Saturday, October 4, 2014

Musical Roots in Nashville

If you want to explore the history of country music and appreciate its contributions to America’s music scene, where would you travel? Nashville, Tenn., is the destination for many because The Grand Ole Opry and the famous venues where it has played such as the Ryman Auditorium have such historic importance.

Ryman Auditorium gave birth to bluegrass in 1945.

A long-running radio program, the Opry has always featured the biggest starts in country music. The stage concert, which began in 1925, was initially a simple broadcast known as a barn dance on radio station WSM. Since then the Opry has built a solid reputation by showcasing country music legends as well as contemporary artists who continue their traditions.

The stage of the Ryman and the Confederate gallery
have historic importance to country music fans.
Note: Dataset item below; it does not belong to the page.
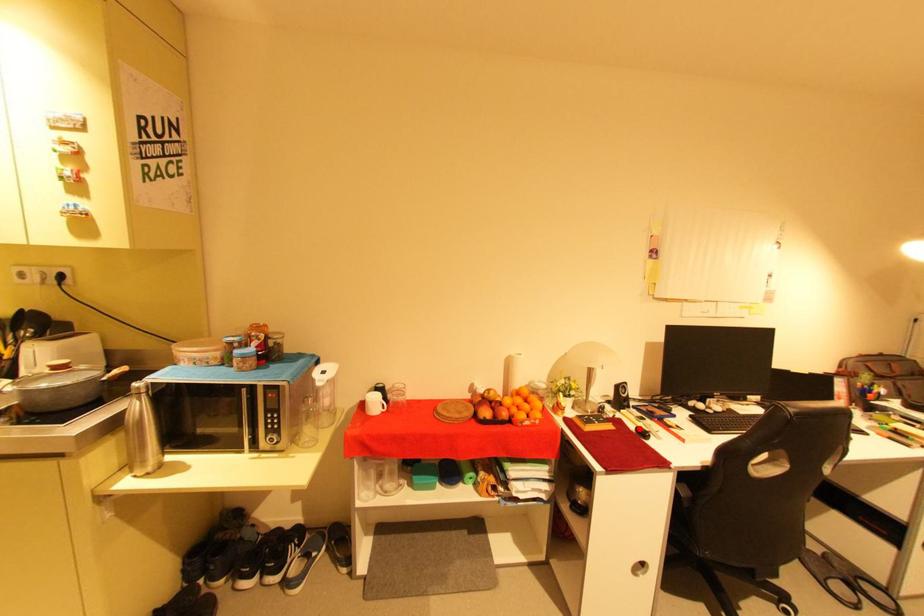
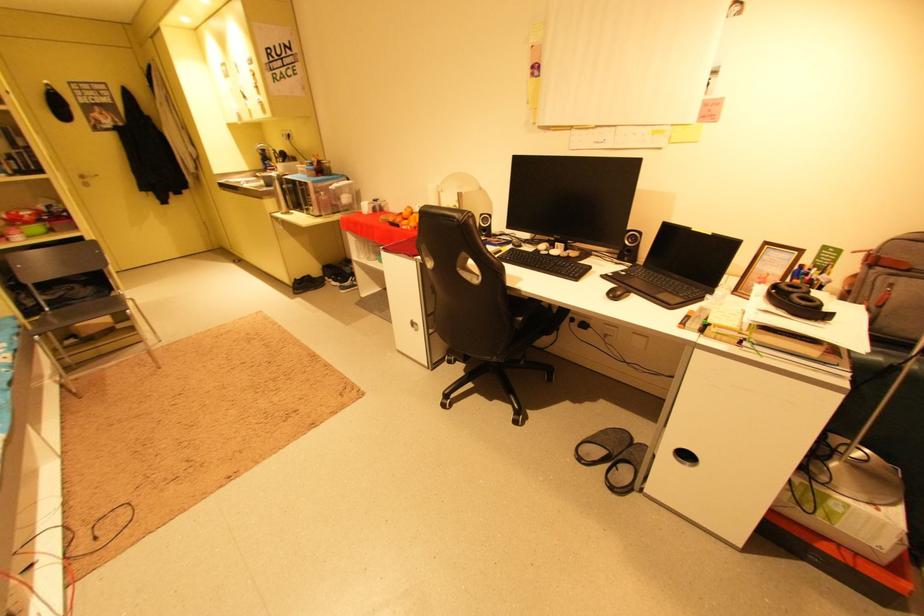
Question: I am providing you with two images of the same scene from different viewpoints. A red point is marked on the first image. Is the red point's position out of view in image 2?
Ryman Auditorium became the home of the Opry in 1943, although it first opened in 1892. When I drove by it the first time, I thought it looked like a church. In fact, its original purpose was to hold revivals downtown for Rev. Samuel T. Jones, who preached hard against gambling and drinking. Known as the Union Gospel Tabernacle, the building was later renamed for Thomas Ryman, a riverboat captain, who had built it for Rev. Jones. As I stood in the auditorium among the curved pews, I could almost imagine Rev. Jones delivering a fiery sermon to an overflow crowd, many in the balcony built to add seating needed for the reunion of Confederate veterans in 1897.

Arched windows of the Ryman still give the appearance of a church.

The Opry continued to be broadcast from the Ryman until 1974, when The Grand Ole Opry House, a much larger and more modern venue, opened in 1974 in eastern Nashville. When artists perform at the Opry House, they stand in a six-foot oak circle cut from the Ryman’s stage to carry on the traditions in the new location.

Curved pews of the Ryman retain their tabernacle look.

A show consists of several segments, each one with an artist “host” who introduces other performers. For the show that I attended, the hosts were music legends: Connie Smith, Riders in the Sky, Ray Pillow and Jeannie Seely. My main reason for attending the night that I did was to see Kellie Pickler (the new) and Mel Tillis (the old); they with Gretchen Peters, soon to be inducted into the Nashville Songwriters Hall of Fame, were the principal draws for the large crowd of 4,000 plus that night.

Kellie Pickle sings in the oak circle brought from Ryman Auditorium.

Because the Opry is a radio broadcast, the segments are pieced together by the radio announcer who also does the on-air commercials live in front of the audience. Be prepared for several commercial breaks.

The live Opry broadcast is complete with commercials for the audience watching the show.

The mix of artists at the Opry includes bluegrass, folk, and gospel musicians as well as comedic performances and skits. Even the Ryman Auditorium was the scene for lectures by national leaders such as President Teddy Roosevelt and performances by notables such as magician Harry Houdini. 

The Grand Ole Opry House ends the pilgrimage by many country music fans.

The buildings themselves almost seem as important as the Opry, but the magnets to attend a performance are the old-time favorites and the opportunity to see the famous show live. For many in the audience their trip was a pilgrimage to Music City. The growth of country music has significantly shaped Nashville and far beyond this city founded in 1779.